Rule vs instance
Our data quality module includes over 80 ready-to-use rules that you can assign to columns in tables from supported connectors.
A rule is a guideline that defines what "good" or acceptable data should look like. For example, one of our predefined rules, "allowed values," checks if column values match a list you provide.
An instance refers to a rule applied to a specific column in your dataset.
You'll see these terms in the Portal: you choose a rule, assign it to a column, and then view the results for that instance.
A single column can have multiple rules, but each must be assigned separately since different parameters need to be defined for each one. You can also edit or remove rules individually.
Create instance entry points
You can create an instance in the Portal using three different methods:
- From a column:
- Search for the column you want to assign rules to.
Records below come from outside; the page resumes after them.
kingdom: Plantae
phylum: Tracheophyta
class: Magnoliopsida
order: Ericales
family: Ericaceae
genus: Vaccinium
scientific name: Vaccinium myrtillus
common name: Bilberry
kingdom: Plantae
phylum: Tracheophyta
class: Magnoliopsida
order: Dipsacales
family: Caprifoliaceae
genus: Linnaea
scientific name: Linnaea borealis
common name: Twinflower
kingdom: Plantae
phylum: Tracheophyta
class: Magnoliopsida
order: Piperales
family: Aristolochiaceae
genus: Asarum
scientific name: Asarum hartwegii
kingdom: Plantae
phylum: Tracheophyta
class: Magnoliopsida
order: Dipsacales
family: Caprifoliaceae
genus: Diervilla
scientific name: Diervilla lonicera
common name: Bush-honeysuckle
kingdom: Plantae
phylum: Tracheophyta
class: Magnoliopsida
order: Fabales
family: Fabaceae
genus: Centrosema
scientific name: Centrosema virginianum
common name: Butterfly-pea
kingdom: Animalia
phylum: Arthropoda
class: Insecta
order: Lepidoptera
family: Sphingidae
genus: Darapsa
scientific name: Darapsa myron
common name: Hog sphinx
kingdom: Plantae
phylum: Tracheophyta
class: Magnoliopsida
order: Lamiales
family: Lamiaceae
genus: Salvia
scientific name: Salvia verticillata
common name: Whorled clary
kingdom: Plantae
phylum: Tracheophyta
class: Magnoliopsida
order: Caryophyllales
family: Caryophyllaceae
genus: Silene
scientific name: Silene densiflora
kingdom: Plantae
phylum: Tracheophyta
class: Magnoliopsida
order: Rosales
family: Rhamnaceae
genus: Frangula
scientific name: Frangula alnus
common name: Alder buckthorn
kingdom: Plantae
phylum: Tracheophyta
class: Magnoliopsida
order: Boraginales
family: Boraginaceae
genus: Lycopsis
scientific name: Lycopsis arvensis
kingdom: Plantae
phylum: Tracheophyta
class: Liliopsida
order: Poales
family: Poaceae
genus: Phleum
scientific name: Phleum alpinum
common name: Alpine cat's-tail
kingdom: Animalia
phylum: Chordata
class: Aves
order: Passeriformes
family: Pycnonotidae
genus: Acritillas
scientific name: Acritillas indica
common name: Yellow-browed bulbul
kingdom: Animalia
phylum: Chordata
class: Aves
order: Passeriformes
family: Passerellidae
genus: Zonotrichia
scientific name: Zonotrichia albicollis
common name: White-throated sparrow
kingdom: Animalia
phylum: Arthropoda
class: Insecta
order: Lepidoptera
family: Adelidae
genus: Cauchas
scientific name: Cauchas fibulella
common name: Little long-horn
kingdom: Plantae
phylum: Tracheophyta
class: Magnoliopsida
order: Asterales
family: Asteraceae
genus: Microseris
- Go to its Data Quality tab.
- Click the Assign rule button.
- A window will open where you can select an available rule.
- From a table:
- Find the table you're interested in.
- Go to its** Data Quality** tab.
- Click the Assign rule button.
- First, you'll need to choose a column from the table. After that, you can select a rule.
- From the Data Quality section:
- Navigate to the Data Quality section in the main menu.
- Go to the Rule instances tab.
- Click the Create rule instance button.
- A popup will guide you to select a data source, table, and column before choosing a rule.
Note: Make sure your connector is supported. If it isn’t, the Data Quality tab will not appear for columns or tables.
Step 1: Select a rule
After selecting a column, you'll need to choose a rule. Each rule has:
- A name and description to explain what it checks.
- A library it belongs to. In the future, you'll be able to create your own library with custom rules.
- Applicable column types:
- All: Can be assigned to any column.
- Text: For string-type columns.
- Date: For date-type columns.
If there are any warnings, like a rule not working with an older connector version or missing native support, we'll show them here.
Step 2: Parameters and filters
Some rules need additional parameters to work, while others don’t. For example:
- "Not null": No extra parameters are needed. It simply checks if the selected column contains any null values.
- "Allowed values": Requires you to provide a list of valid values. The rule will then check if the column data matches this list.
- "Value range": Needs a minimum and maximum value to define what counts as correct. Data outside this range will be flagged.
After entering the required parameters, you’ll see an optional field called Filter. This is useful when you don’t want to check all records in an instance.
For example you might skip verifying email correctness for records created before 2015, when your company started email validation. Or, you might only want to check invoices marked as high priority.
In these cases, you can create a query to filter the records you want to include.
The filter syntax may vary depending on the connector you're using. For example:
- SQL Server: Use syntax like [priority] = 1.
- MySQL: Use syntax like `priority` = 1.
Be sure to follow the correct syntax for your connector.
At this step, you can preview the queries used to check the column's data. On the right side, there's a toggle you can enable to view two types of queries:
- Raw Rule Query: This shows the rule's definition with parameter placeholders.
- Instance Rule Query: This shows the query with the table and column names you selected, along with the parameters and filter you applied.
Step 3: Failed rows
By default, we only collect numeric statistics about your data quality. This means you'll see how many rows were tested and how many passed or failed.
In the third step of creating a rule instance, you can choose to save the failed rows to make it easier to find and fix them.
If you enable this option, we’ll save the first 1,000 failed rows. The only required field is ID column(s). This field must include columns that uniquely identify each row in the table. By default, we prefill this with the Primary Key of the selected table. If there's no Primary Key, specify one or more columns that will act as unique identifiers.
The second field is Additional columns. If you want to save other columns to help find the failed rows, you can list them here.
Lastly, you can sort the results by one or more specific columns.
Step 4: Settings
The final step in the creation process is setting up the instance. You can choose the instance's state:
- Active: The rule will run during every scheduled Data Quality check.
- Draft: The rule will be created but won’t run until it’s set to active. You can change the state at any time by editing the instance.
Severity defines how important the instance is. For example, you could schedule critical rules to run daily, and lower-severity rules to run weekly.
Instance description is useful for noting details, like when a filter is applied. This helps business users understand that the rule is checking only a specific set of data.